Au fil des ans, elles se sont organisées collectivement. Aguerries face à la corruption et l’impunité, elles ont émis une liste de conditions à remplir à destination des parlementaires. Elles ont choisi de soutenir l’adoption récente de la nouvelle loi afin d’avancer dans la lutte contre les disparitions. Cependant, elles sont largement insatisfaites par le volet qui concerne les recherches. Elles regrettent en premier lieu que la future Commission nationale des recherches ne prévoit pas une autonomie de moyens suffisante, ainsi que le manque de clarté sur le pilotage des recherches entre l’État fédéral et les états fédérés. Elles s’inquiètent par ailleurs du manque de prise en compte de la responsabilité des supérieurs hiérarchiques dans les disparitions forcées. Seuls des changements rapides et des résultats performants de la part des autorités seront de nature à soulager, en partie, les victimes.

 

Deux cas de disparitions forcées soutenus par l'ACAT :

En juin 2011, huit hommes de la famille Muñoz ont été embarqués par un commando. Plusieurs témoignages laissent clairement penser qu’il s’agissait de policiers (une insigne visible, des communications par codes et radios à ondes courtes) mais les autorités ont toujours nié l’arrestation. Le procureur général de l’État a récemment déclaré qu’un seul des auteurs, lié au crime organisé, étaient en vie et détenu. L’ACAT poursuit les actions pour demander une enquête sérieuse pour disparition forcée.

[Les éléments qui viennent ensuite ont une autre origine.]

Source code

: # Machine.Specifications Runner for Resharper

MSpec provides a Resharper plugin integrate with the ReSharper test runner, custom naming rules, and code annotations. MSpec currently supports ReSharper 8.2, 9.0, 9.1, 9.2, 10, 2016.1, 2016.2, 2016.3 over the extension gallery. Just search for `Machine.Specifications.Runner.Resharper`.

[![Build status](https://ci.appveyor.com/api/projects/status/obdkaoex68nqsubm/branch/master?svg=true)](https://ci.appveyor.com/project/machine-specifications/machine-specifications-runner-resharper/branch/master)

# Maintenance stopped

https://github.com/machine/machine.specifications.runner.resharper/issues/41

En octobre 2012, un commando a forcé le domicile d’Adrián Favela Márquez et l’a embarqué avec son ami Adriel Ávila Barrios. Face à la voisine d’Adrián, qui est aussi sa tante, les hommes du commando se sont présentés comme des agents de la police judiciaire de l’État de Chihuahua. Pourtant, les autorités locales n’ont jamais reconnu détenir les deux hommes, et mènent une parodie d’enquête concernant une simple disparition. L’ACAT continue d’exiger une enquête pour disparition forcée et la saisine du dossier par le Parquet fédéral mexicain.